By Monday, the European Commission had stepped in and ruled out Germany’s fanciful suggestion. “Including data protection in the trade talks is like opening Pandora’s box,” Viviane Reding, the architect of Europe’s new data protection regulation, told the Financial Times (paywall). Still, the episode further strengthened Germany’s  reputation as a haven for privacy and security. Its corporations have been trying to bask in the reflected glory, claiming to provide more secure email. It’s a nice marketing spiel, but it means very little.

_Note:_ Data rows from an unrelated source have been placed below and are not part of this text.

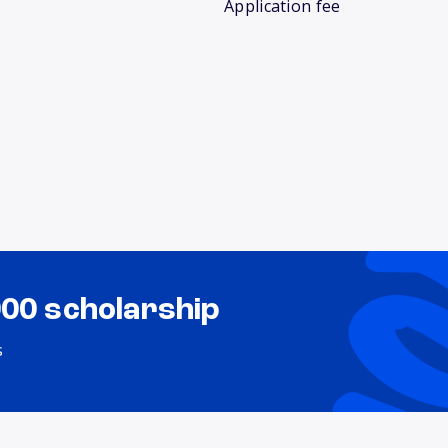
Application fee
000 scholarship
s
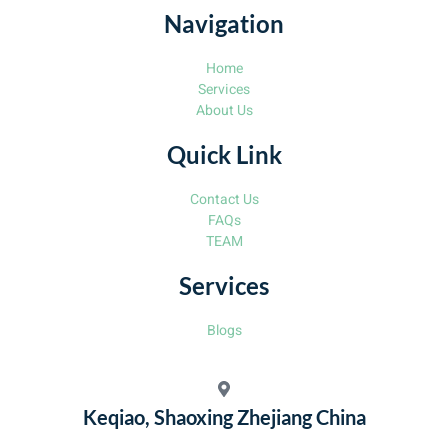
Navigation
Home
Services
About Us
Quick Link
Contact Us
FAQs
TEAM
Services
Blogs
Keqiao, Shaoxing Zhejiang China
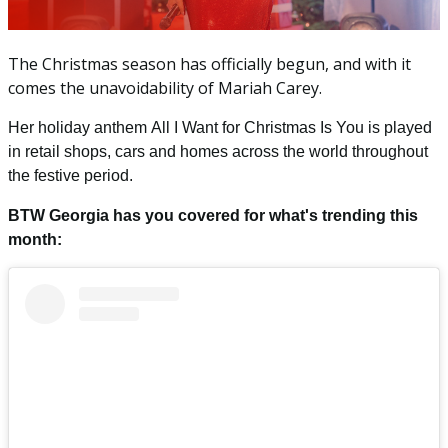
The Christmas season has officially begun, and with it
comes the unavoidability of Mariah Carey.
Her holiday anthem
All I Want for Christmas Is You
is played
in retail shops, cars and homes across the world throughout
the festive period.
BTW Georgia has you covered for what's trending this
month:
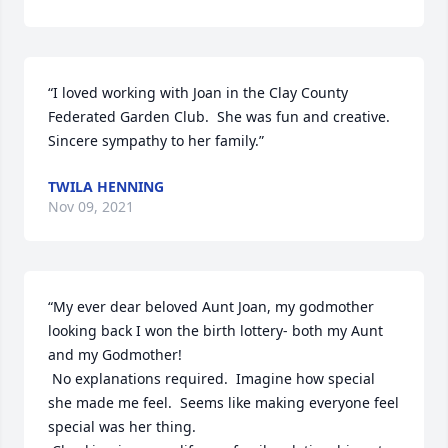
“I loved working with Joan in the Clay County 
Federated Garden Club.  She was fun and creative.  
Sincere sympathy to her family.”
TWILA HENNING
Nov 09, 2021
“My ever dear beloved Aunt Joan, my godmother 
looking back I won the birth lottery- both my Aunt 
and my Godmother!

 No explanations required.  Imagine how special 
she made me feel.  Seems like making everyone feel 
special was her thing.
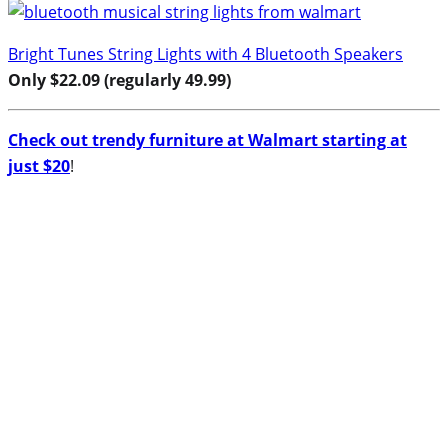
Bright Tunes String Lights with 4 Bluetooth Speakers
Only $22.09 (regularly 49.99)
Check out trendy furniture at Walmart starting at
just $20
!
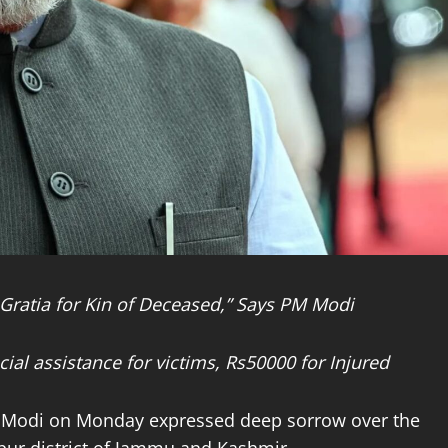
ratia for Kin of Deceased,” Says PM Modi
ial assistance for victims, Rs50000 for Injured
ra Modi on Monday expressed deep sorrow over the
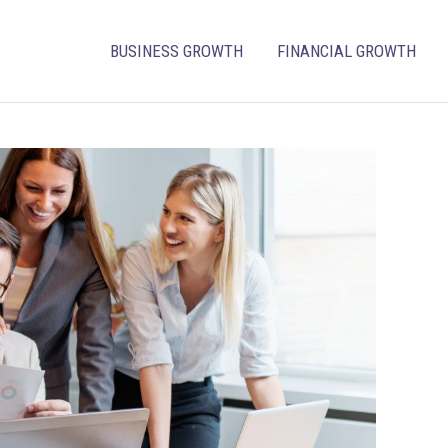
BUSINESS GROWTH
FINANCIAL GROWTH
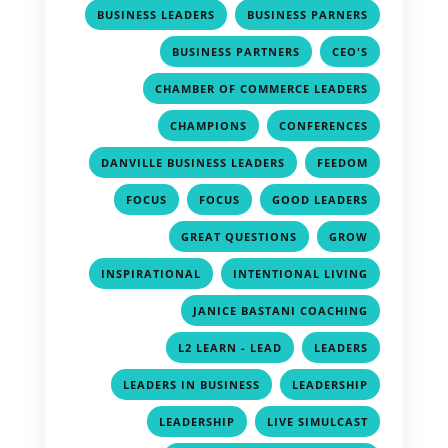
,
,
BUSINESS LEADERS
BUSINESS PARNERS
,
,
BUSINESS PARTNERS
CEO'S
,
CHAMBER OF COMMERCE LEADERS
,
,
CHAMPIONS
CONFERENCES
,
,
DANVILLE BUSINESS LEADERS
FEEDOM
,
,
,
FOCUS
FOCUS
GOOD LEADERS
,
,
GREAT QUESTIONS
GROW
,
,
INSPIRATIONAL
INTENTIONAL LIVING
,
JANICE BASTANI COACHING
,
,
L2 LEARN - LEAD
LEADERS
,
,
LEADERS IN BUSINESS
LEADERSHIP
,
,
LEADERSHIP
LIVE SIMULCAST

The fact remains that Germany has built up a solid reputation as a vanguard for its citizens’ privacy. It has some of the harshest data protection rules in the world and was the first to go after Google for picking up Wi-Fi data while collecting imagery for its Street View project. Less well known is that the fine was lowered after Google shared the data with the government.

Look at the numbers

Yet for all Germany’s posturing about privacy, it is also one of the leading countries requesting user data from big tech firms. The other bit of news this week came from Apple’s transparency report (pdf) on government information requests. In the first half of this year, Germany made 93 requests for user information, after only Spain (102), the United Kingdom (127) and the United States (somewhere between 1,000 and 2,000; the US government does not allow more precise disclosures).

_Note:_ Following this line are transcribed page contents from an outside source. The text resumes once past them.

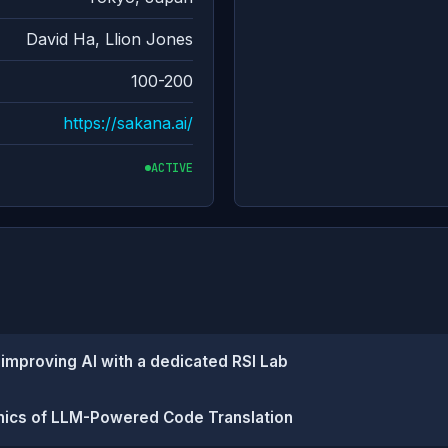
David Ha, Llion Jones
100-200
https://sakana.ai/
ACTIVE
-improving AI with a dedicated RSI Lab
mics of LLM-Powered Code Translation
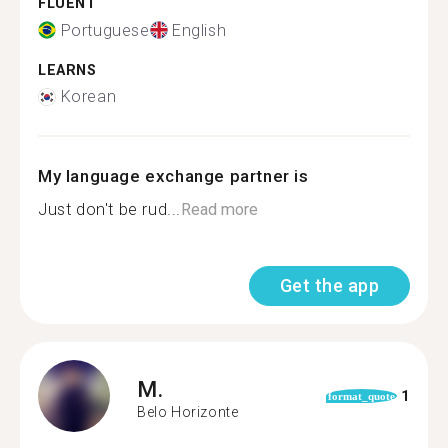
FLUENT
Portuguese
English
LEARNS
Korean
My language exchange partner is
Just don't be rud...
Read more
Get the app
M.
1
format_quote
Belo Horizonte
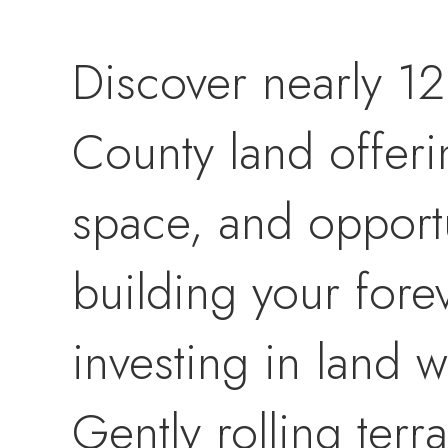
Discover nearly 12
County land offeri
space, and opport
building your fore
investing in land w
Gently rolling terr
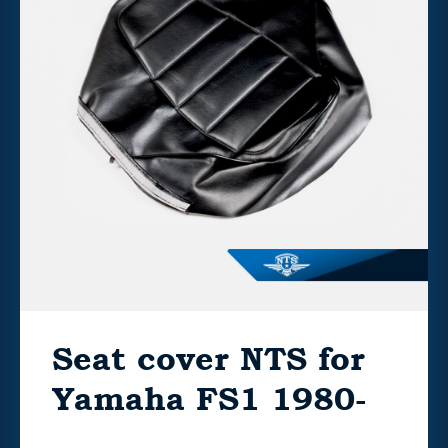
Seat cover NTS for
Yamaha FS1 1980-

A similar trend emerges in other companies’ transparency reports. Google’s most recent report, covering the second half of 2012, says that Germany made 1,550 requests for user information, fourth on the list after the US, India and France. Facebook reports that in the first half this year, Germany requested user data 1,886 times, after the US, India and the UK. In short, wherever you look, Germany is within the top four countries requesting data and the top three in Europe. (It is worth mentioning that requests from the US outnumber those from any other country by an order of magnitude.)

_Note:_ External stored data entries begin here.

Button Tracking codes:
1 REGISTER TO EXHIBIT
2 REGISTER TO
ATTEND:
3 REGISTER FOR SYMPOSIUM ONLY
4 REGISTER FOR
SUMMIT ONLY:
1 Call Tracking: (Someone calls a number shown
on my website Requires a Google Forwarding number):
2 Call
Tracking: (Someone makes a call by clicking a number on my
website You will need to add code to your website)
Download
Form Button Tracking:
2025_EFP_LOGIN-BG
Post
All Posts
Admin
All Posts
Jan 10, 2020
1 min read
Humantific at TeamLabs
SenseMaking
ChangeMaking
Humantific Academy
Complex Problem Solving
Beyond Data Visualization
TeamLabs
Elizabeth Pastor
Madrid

Why is Germany so militant about protecting privacy and simultaneously so aggressive about invading it? Its allergy to data collection by the government stems from the country’s history—most recently, the massive files that the secret police built up on East German citizens. But that same history may help explain its snooping: Transparency reports do not go into detail about the nature of user data requests, but according to a source at a web service that regularly receives such requests, many of those from Germany have to do with neo-Nazis.

What’s remarkable is that Germany has maintained a cuddly reputation as a protector of privacy despite reports such as The Guardian’s, last week, that Germany’s spy agency is “making the case for reform or reinterpretation” of laws that limit the government’s power to intercept communications. In July, Der Spiegel revealed that the German agency operates a joint facility with the NSA on German soil.